* **Data block**
────────

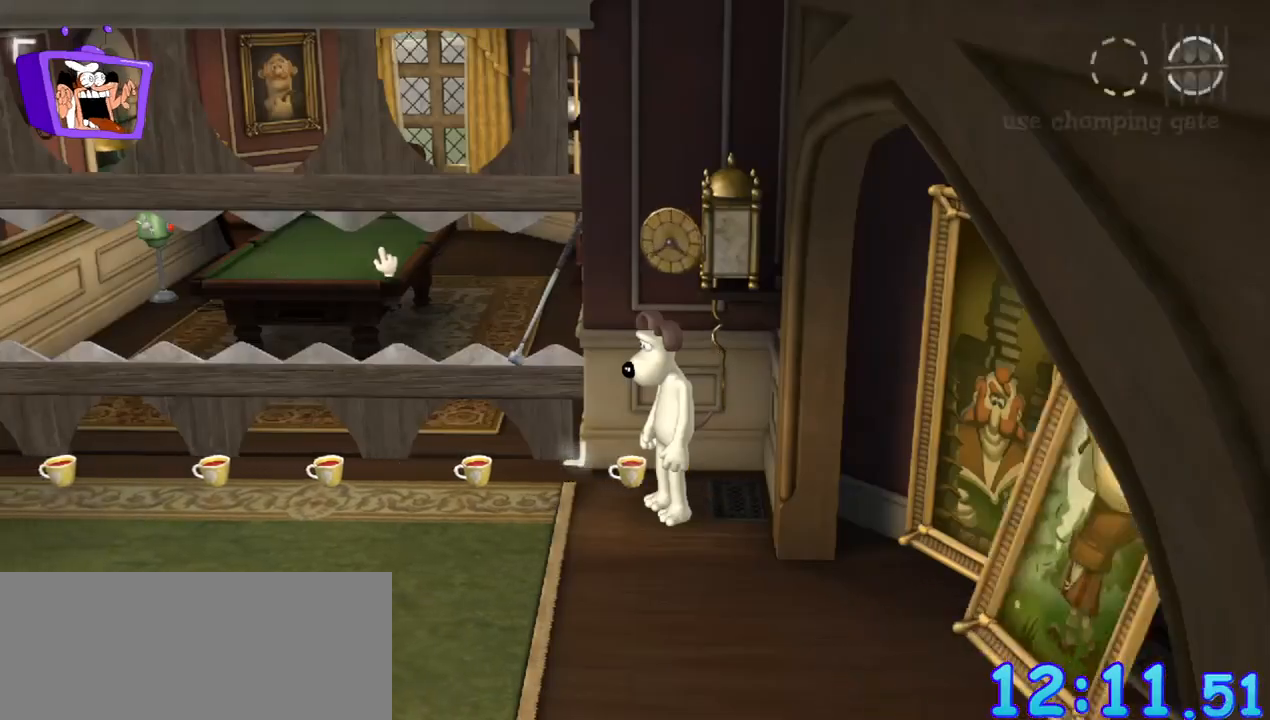
Gameplay with keyboard and mouse; each line is a JSON object with the keys and mouse buttons held at the frame after it. "events" lists presses ("down") and releases ("up") of "a", "alt_l", "alt_r", "c", "ctrl", "d", "down", "e", "equals", "escape", "f", "q", "return", "s", "shift", "space", "up", "w", "x", "mouse_left" and "mouse_right" between this image and that frame as [ms after this image, input, new state], when the widget could be followed in between. "mouse_left", "mouse_right" = the "left", "right" buttons of the "mouse" list. No other keys are recorded. Mouse movement is not recorded.
{"keys": [], "mouse": ["left"], "events": [[467, "mouse_left", "down"]]}
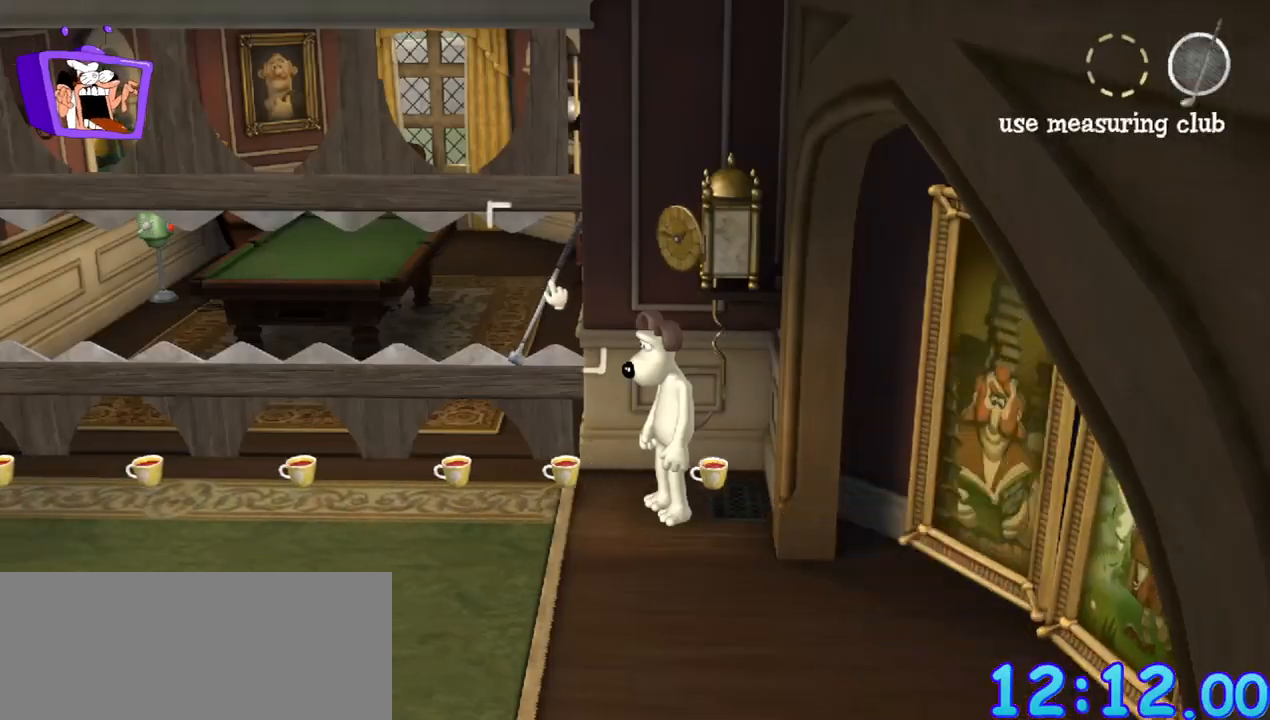
{"keys": [], "mouse": [], "events": [[67, "mouse_left", "up"]]}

────────

* **Exercise instructions**
Nothing but the listing, copied exactly and stripped of its images, should appear in the response.

* **Result**
Gameplay with keyboard and mouse; each line is a JSON object with the keys and mouse buttons held at the frame after it. "events" lists presses ("down") and releases ("up") of "a", "alt_l", "alt_r", "c", "ctrl", "d", "down", "e", "equals", "escape", "f", "q", "return", "s", "shift", "space", "up", "w", "x", "mouse_left" and "mouse_right" between this image and that frame as [ms after this image, input, new state], when the widget could be followed in between. "mouse_left", "mouse_right" = the "left", "right" buttons of the "mouse" list. No other keys are recorded. Mouse movement is not recorded.
{"keys": [], "mouse": ["left"], "events": [[467, "mouse_left", "down"]]}
{"keys": [], "mouse": [], "events": [[67, "mouse_left", "up"]]}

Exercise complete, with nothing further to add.